The window size is a trade-off between ensuring the planar-event assumption and maximizing the feature extraction ability. It is known that the smaller the window, the better suitability of rank-reduction methods due to more planar events in the smaller windows. However, if the window is too small, it fails to include some locally complex structures of the nonstationary seismic data. As a result, a window that is too small cannot be applied in complicated situations. Since the window size cannot be too small, even for the smallest windows that are allowed to maintain the structural complexity in the data, the rank could vary greatly across all windows. Our approach provides a solution to those cases where seismic data are extremely complex and ranks across windows vary dramatically.

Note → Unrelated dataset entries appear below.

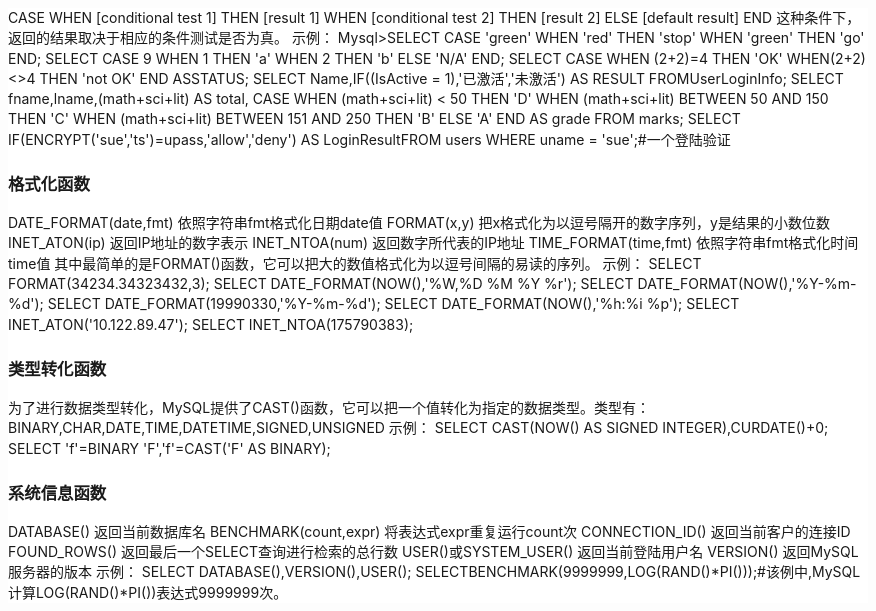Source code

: CASE
WHEN [conditional test 1] THEN [result 1]
WHEN [conditional test 2] THEN [result 2]
ELSE [default result]
END
这种条件下，返回的结果取决于相应的条件测试是否为真。
示例：
Mysql>SELECT CASE 'green'
     WHEN 'red' THEN 'stop'
     WHEN 'green' THEN 'go' END;
SELECT CASE 9 WHEN 1 THEN 'a' WHEN 2 THEN 'b' ELSE 'N/A' END;
SELECT CASE WHEN (2+2)=4 THEN 'OK' WHEN(2+2)<>4 THEN 'not OK' END ASSTATUS;
SELECT Name,IF((IsActive = 1),'已激活','未激活') AS RESULT FROMUserLoginInfo;
SELECT fname,lname,(math+sci+lit) AS total,
CASE WHEN (math+sci+lit) < 50 THEN 'D'
WHEN (math+sci+lit) BETWEEN 50 AND 150 THEN 'C'
WHEN (math+sci+lit) BETWEEN 151 AND 250 THEN 'B'
ELSE 'A' END
AS grade FROM marks;
SELECT IF(ENCRYPT('sue','ts')=upass,'allow','deny') AS LoginResultFROM users WHERE uname = 'sue';#一个登陆验证

### 格式化函数
DATE_FORMAT(date,fmt)  依照字符串fmt格式化日期date值
FORMAT(x,y)   把x格式化为以逗号隔开的数字序列，y是结果的小数位数
INET_ATON(ip)   返回IP地址的数字表示
INET_NTOA(num)   返回数字所代表的IP地址
TIME_FORMAT(time,fmt)  依照字符串fmt格式化时间time值
其中最简单的是FORMAT()函数，它可以把大的数值格式化为以逗号间隔的易读的序列。
示例：
SELECT FORMAT(34234.34323432,3);
SELECT DATE_FORMAT(NOW(),'%W,%D %M %Y %r');
SELECT DATE_FORMAT(NOW(),'%Y-%m-%d');
SELECT DATE_FORMAT(19990330,'%Y-%m-%d');
SELECT DATE_FORMAT(NOW(),'%h:%i %p');
SELECT INET_ATON('10.122.89.47');
SELECT INET_NTOA(175790383);

### 类型转化函数
为了进行数据类型转化，MySQL提供了CAST()函数，它可以把一个值转化为指定的数据类型。类型有：BINARY,CHAR,DATE,TIME,DATETIME,SIGNED,UNSIGNED
示例：
SELECT CAST(NOW() AS SIGNED INTEGER),CURDATE()+0;
SELECT 'f'=BINARY 'F','f'=CAST('F' AS BINARY);

### 系统信息函数
DATABASE()   返回当前数据库名
BENCHMARK(count,expr)  将表达式expr重复运行count次
CONNECTION_ID()   返回当前客户的连接ID
FOUND_ROWS()   返回最后一个SELECT查询进行检索的总行数
USER()或SYSTEM_USER()  返回当前登陆用户名
VERSION()   返回MySQL服务器的版本
示例：
SELECT DATABASE(),VERSION(),USER();
SELECTBENCHMARK(9999999,LOG(RAND()*PI()));#该例中,MySQL计算LOG(RAND()*PI())表达式9999999次。
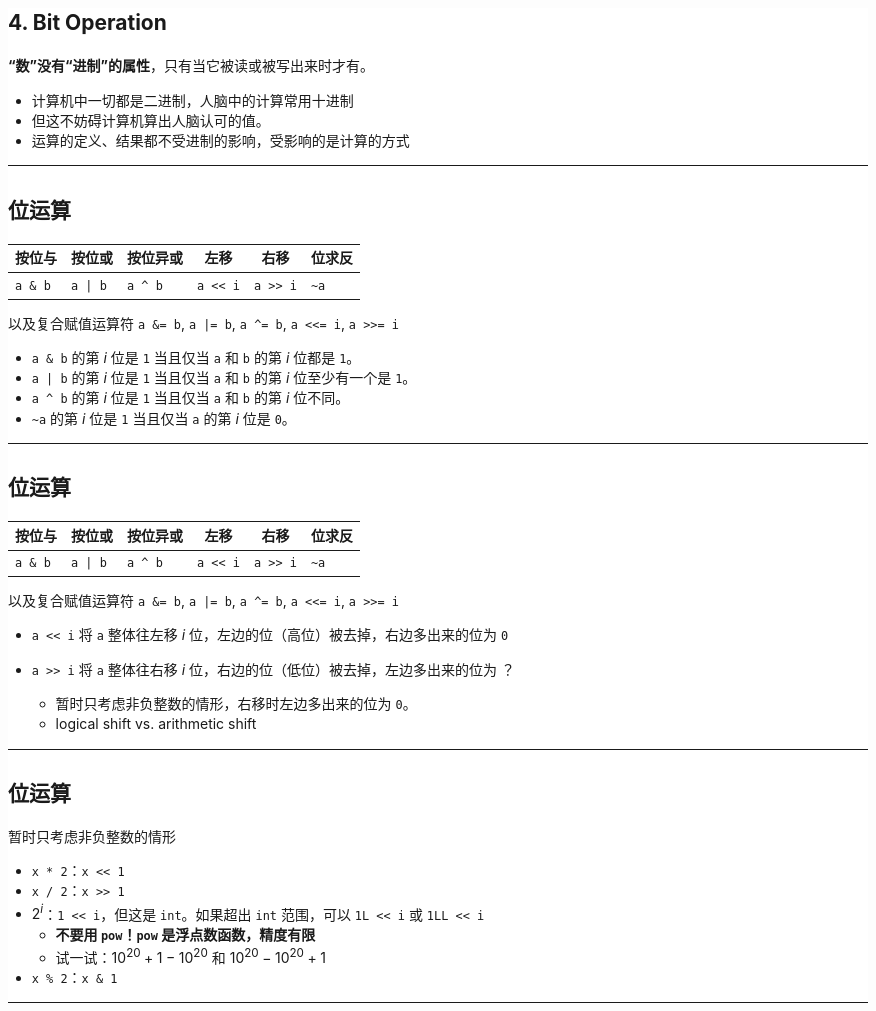 
## 4. Bit Operation

**“数”没有“进制”的属性**，只有当它被读或被写出来时才有。

- 计算机中一切都是二进制，人脑中的计算常用十进制
- 但这不妨碍计算机算出人脑认可的值。
- 运算的定义、结果都不受进制的影响，受影响的是计算的方式

---

## 位运算

| 按位与  | 按位或   | 按位异或 | 左移     | 右移     | 位求反 |
| ------- | -------- | -------- | -------- | -------- | ------ |
| `a & b` | `a \| b` | `a ^ b`  | `a << i` | `a >> i` | `~a`   |

以及复合赋值运算符 `a &= b`, `a |= b`, `a ^= b`, `a <<= i`, `a >>= i`

- `a & b` 的第 $i$ 位是 `1` 当且仅当 `a` 和 `b` 的第 $i$ 位都是 `1`。
- `a | b` 的第 $i$ 位是 `1` 当且仅当 `a` 和 `b` 的第 $i$ 位至少有一个是 `1`。
- `a ^ b` 的第 $i$ 位是 `1` 当且仅当 `a` 和 `b` 的第 $i$ 位不同。
- `~a` 的第 $i$ 位是 `1` 当且仅当 `a` 的第 $i$ 位是 `0`。

---

## 位运算

| 按位与  | 按位或   | 按位异或 | 左移     | 右移     | 位求反 |
| ------- | -------- | -------- | -------- | -------- | ------ |
| `a & b` | `a \| b` | `a ^ b`  | `a << i` | `a >> i` | `~a`   |

以及复合赋值运算符 `a &= b`, `a |= b`, `a ^= b`, `a <<= i`, `a >>= i`

- `a << i` 将 `a` 整体往左移 $i$ 位，左边的位（高位）被去掉，右边多出来的位为 `0`
- `a >> i` 将 `a` 整体往右移 $i$ 位，右边的位（低位）被去掉，左边多出来的位为 ？

  - 暂时只考虑非负整数的情形，右移时左边多出来的位为 `0`。
  - logical shift vs. arithmetic shift

---

## 位运算

暂时只考虑非负整数的情形

- `x * 2`：`x << 1`
- `x / 2`：`x >> 1`
- $2^i$：`1 << i`，但这是 `int`。如果超出 `int` 范围，可以 `1L << i` 或 `1LL << i`
  - **不要用 `pow`！`pow` 是浮点数函数，精度有限**
  - 试一试：$10^{20}+1-10^{20}$ 和 $10^{20}-10^{20}+1$
- `x % 2`：`x & 1`

---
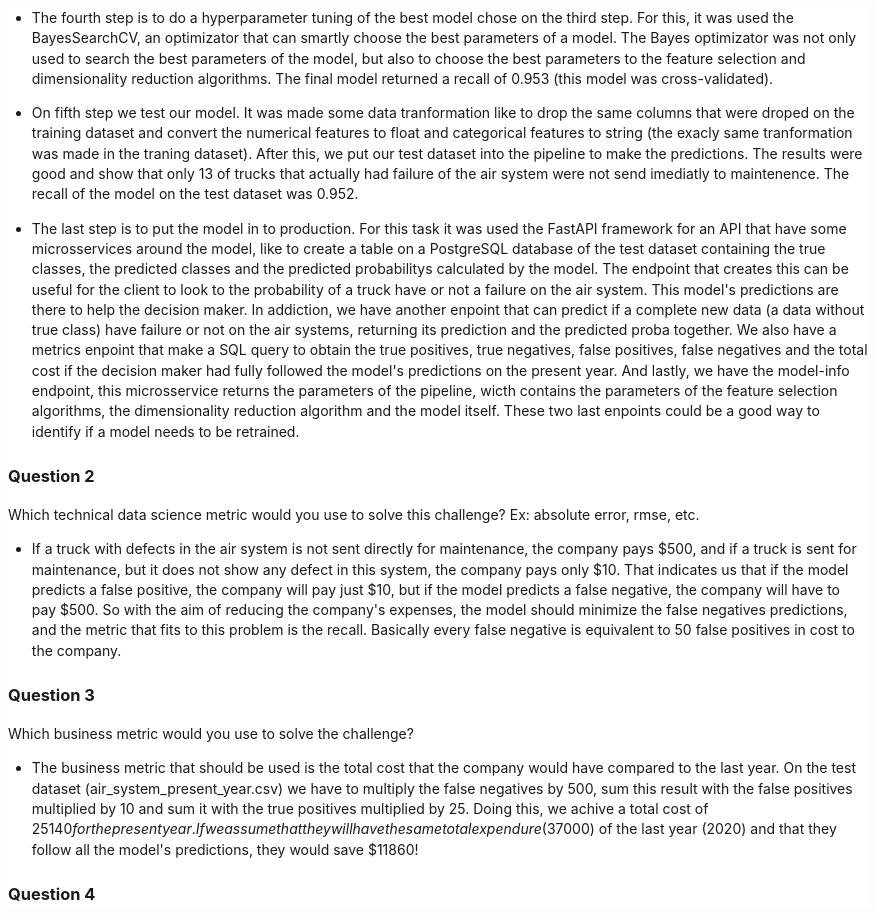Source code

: - The fourth step is to do a hyperparameter tuning of the best model chose on the third step. For this, it was used the BayesSearchCV, an optimizator that can smartly choose the best parameters of a model. The Bayes optimizator was not only used to search the best parameters of the model, but also to choose the best parameters to the feature selection and dimensionality reduction algorithms. The final model returned a recall of 0.953 (this model was cross-validated).

- On fifth step we test our model. It was made some data tranformation like to drop the same columns that were droped on the training dataset and convert the numerical features to float and categorical features to string (the exacly same tranformation was made in the traning dataset). After this, we put our test dataset into the pipeline to make the predictions. The results were good and show that only 13 of trucks that actually had failure of the air system were not send imediatly to maintenence. The recall of the model on the test dataset was 0.952.

- The last step is to put the model in to production. For this task it was used the FastAPI framework for an API that have some microsservices around the model, like to create a table on a PostgreSQL database of the test dataset containing the true classes, the predicted classes and the predicted probabilitys calculated by the model. The endpoint that creates this can be useful for the client to look to the probability of a truck have or not a failure on the air system. This model's predictions are there to help the decision maker. In addiction, we have another enpoint that can predict if a complete new data (a data without true class) have failure or not on the air systems, returning its prediction and the predicted proba together. We also have a metrics enpoint that make a SQL query to obtain the true positives, true negatives, false positives, false negatives and the total cost if the decision maker had fully followed the model's predictions on the present year. And lastly, we have the model-info endpoint, this microsservice returns the parameters of the pipeline, wicth contains the parameters of the feature selection algorithms, the dimensionality reduction algorithm and the model itself. These two last enpoints could be a good way to identify if a model needs to be retrained.

### Question 2

Which technical data science metric would you use to solve this challenge? Ex: absolute error, rmse, etc.

- If a truck with defects in the air system is not sent directly for maintenance, the company pays $500, and if a truck is sent for maintenance, but it does not show any defect in this system, the company pays only $10. That indicates us that if the model predicts a false positive, the company will pay just $10, but if the model predicts a false negative, the company will have to pay $500. So with the aim of reducing the company's expenses, the model should minimize the false negatives predictions, and the metric that fits to this problem is the recall. Basically every false negative is equivalent to 50 false positives in cost to the company.

### Question 3

Which business metric would you use to solve the challenge?

- The business metric that should be used is the total cost that the company would have compared to the last year. On the test dataset (air_system_present_year.csv) we have to multiply the false negatives by 500, sum this result with the false positives multiplied by 10 and sum it with the true positives multiplied by 25. Doing this, we achive a total cost of $25140 for the present year. If we assume that they will have the same total expendure ($37000) of the last year (2020) and that they follow all the model's predictions, they would save $11860!

### Question 4
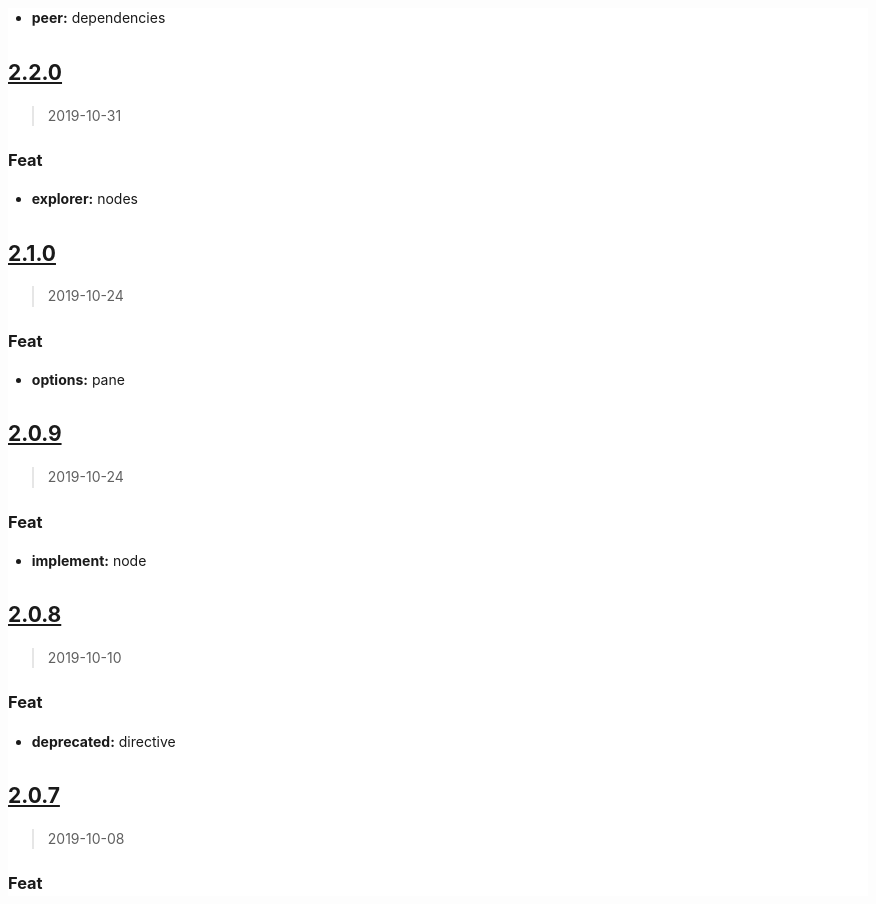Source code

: * **peer:** dependencies


<a name="2.2.0"></a>
## [2.2.0](https://github.com/graphql-editor/graphql-editor/compare/2.1.0...2.2.0)

> 2019-10-31

### Feat

* **explorer:** nodes


<a name="2.1.0"></a>
## [2.1.0](https://github.com/graphql-editor/graphql-editor/compare/2.0.9...2.1.0)

> 2019-10-24

### Feat

* **options:** pane


<a name="2.0.9"></a>
## [2.0.9](https://github.com/graphql-editor/graphql-editor/compare/2.0.8...2.0.9)

> 2019-10-24

### Feat

* **implement:** node


<a name="2.0.8"></a>
## [2.0.8](https://github.com/graphql-editor/graphql-editor/compare/2.0.7...2.0.8)

> 2019-10-10

### Feat

* **deprecated:** directive


<a name="2.0.7"></a>
## [2.0.7](https://github.com/graphql-editor/graphql-editor/compare/2.0.6...2.0.7)

> 2019-10-08

### Feat
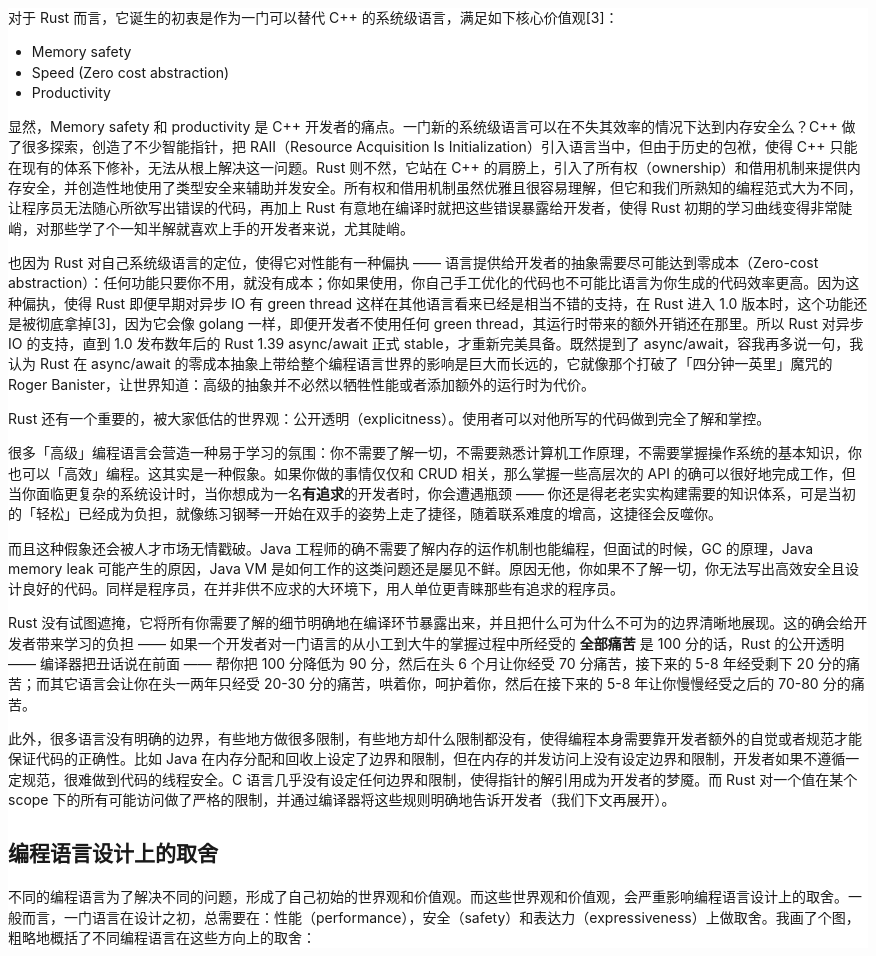 对于 Rust 而言，它诞生的初衷是作为一门可以替代 C++ 的系统级语言，满足如下核心价值观[3]：

- Memory safety
- Speed (Zero cost abstraction)
- Productivity

显然，Memory safety 和 productivity 是 C++ 开发者的痛点。一门新的系统级语言可以在不失其效率的情况下达到内存安全么？C++ 做了很多探索，创造了不少智能指针，把 RAII（Resource Acquisition Is Initialization）引入语言当中，但由于历史的包袱，使得 C++ 只能在现有的体系下修补，无法从根上解决这一问题。Rust 则不然，它站在 C++ 的肩膀上，引入了所有权（ownership）和借用机制来提供内存安全，并创造性地使用了类型安全来辅助并发安全。所有权和借用机制虽然优雅且很容易理解，但它和我们所熟知的编程范式大为不同，让程序员无法随心所欲写出错误的代码，再加上 Rust 有意地在编译时就把这些错误暴露给开发者，使得 Rust 初期的学习曲线变得非常陡峭，对那些学了个一知半解就喜欢上手的开发者来说，尤其陡峭。

也因为 Rust 对自己系统级语言的定位，使得它对性能有一种偏执 —— 语言提供给开发者的抽象需要尽可能达到零成本（Zero-cost abstraction）：任何功能只要你不用，就没有成本；你如果使用，你自己手工优化的代码也不可能比语言为你生成的代码效率更高。因为这种偏执，使得 Rust 即便早期对异步 IO 有 green thread 这样在其他语言看来已经是相当不错的支持，在 Rust 进入 1.0 版本时，这个功能还是被彻底拿掉[3]，因为它会像 golang 一样，即便开发者不使用任何 green thread，其运行时带来的额外开销还在那里。所以 Rust 对异步 IO 的支持，直到 1.0 发布数年后的 Rust 1.39 async/await 正式 stable，才重新完美具备。既然提到了 async/await，容我再多说一句，我认为 Rust 在 async/await 的零成本抽象上带给整个编程语言世界的影响是巨大而长远的，它就像那个打破了「四分钟一英里」魔咒的 Roger Banister，让世界知道：高级的抽象并不必然以牺牲性能或者添加额外的运行时为代价。

Rust 还有一个重要的，被大家低估的世界观：公开透明（explicitness）。使用者可以对他所写的代码做到完全了解和掌控。

很多「高级」编程语言会营造一种易于学习的氛围：你不需要了解一切，不需要熟悉计算机工作原理，不需要掌握操作系统的基本知识，你也可以「高效」编程。这其实是一种假象。如果你做的事情仅仅和 CRUD 相关，那么掌握一些高层次的 API 的确可以很好地完成工作，但当你面临更复杂的系统设计时，当你想成为一名**有追求**的开发者时，你会遭遇瓶颈 —— 你还是得老老实实构建需要的知识体系，可是当初的「轻松」已经成为负担，就像练习钢琴一开始在双手的姿势上走了捷径，随着联系难度的增高，这捷径会反噬你。

而且这种假象还会被人才市场无情戳破。Java 工程师的确不需要了解内存的运作机制也能编程，但面试的时候，GC 的原理，Java memory leak 可能产生的原因，Java VM 是如何工作的这类问题还是屡见不鲜。原因无他，你如果不了解一切，你无法写出高效安全且设计良好的代码。同样是程序员，在并非供不应求的大环境下，用人单位更青睐那些有追求的程序员。

Rust 没有试图遮掩，它将所有你需要了解的细节明确地在编译环节暴露出来，并且把什么可为什么不可为的边界清晰地展现。这的确会给开发者带来学习的负担 —— 如果一个开发者对一门语言的从小工到大牛的掌握过程中所经受的 **全部痛苦** 是 100 分的话，Rust 的公开透明 —— 编译器把丑话说在前面 —— 帮你把 100 分降低为 90 分，然后在头 6 个月让你经受 70 分痛苦，接下来的 5-8 年经受剩下 20 分的痛苦；而其它语言会让你在头一两年只经受 20-30 分的痛苦，哄着你，呵护着你，然后在接下来的 5-8 年让你慢慢经受之后的 70-80 分的痛苦。

此外，很多语言没有明确的边界，有些地方做很多限制，有些地方却什么限制都没有，使得编程本身需要靠开发者额外的自觉或者规范才能保证代码的正确性。比如 Java 在内存分配和回收上设定了边界和限制，但在内存的并发访问上没有设定边界和限制，开发者如果不遵循一定规范，很难做到代码的线程安全。C 语言几乎没有设定任何边界和限制，使得指针的解引用成为开发者的梦魇。而 Rust 对一个值在某个 scope 下的所有可能访问做了严格的限制，并通过编译器将这些规则明确地告诉开发者（我们下文再展开）。

## 编程语言设计上的取舍

不同的编程语言为了解决不同的问题，形成了自己初始的世界观和价值观。而这些世界观和价值观，会严重影响编程语言设计上的取舍。一般而言，一门语言在设计之初，总需要在：性能（performance），安全（safety）和表达力（expressiveness）上做取舍。我画了个图，粗略地概括了不同编程语言在这些方向上的取舍：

A crucial problem in seismic noise attenuation using RR-based approaches is the choice of the rank value (Bai et al. 2020; Chen et al. 2020). Since the proposed ADRR approach is highly insensitive to the rank parameter, we can choose a sufficiently large rank to attenuate the random noise in seismic data containing complex structures, which is the primary advantage of the proposed ADRR method.

Table 1 Computation time comparison in seconds for the synthetic data, including simple linear events. We execute the three codes in MATLAB R2017 on a Linux computer having an Intel Core i7 7th generation and 8 GB RAM in a temporal frequencies band \(0 - 250\) Hz
Table 2 Computation time comparison in seconds for the synthetic data, including curved events. We execute the three codes in MATLAB R2017 on a Linux computer having an Intel Core i7 7th generation, and 8 GB RAM in a temporal frequencies band \(0 - 80\) Hz
Table 3 Comparison of S/N values among the RR, DRR, ODRR, and the proposed ADRR methods using rank \(n=30\) under different frequency bands

5 Conclusions

Based on the special features of the optimal weighting operator, the proposed gain matrix, and the damping operator, we introduce an adaptive damped rank-reduction (ADRR) approach for denoising of 3-D seismic data. The ADRR framework is proposed to solve the residual noise problem due to the high sensitivity of the low-rank methods to the input rank parameter. As demonstrated in our analysis, the denoised data produced by the ADRR method are smoother and cleaner. Compared with the conventional rank-reduction, the damped rank-reduction, and the optimally damped rank-reduction methods, the proposed ADRR method has been verified to be more competitive to decompose the 3-D synthetic and real seismic data into signal and noise subspaces even when a very large rank parameter is used.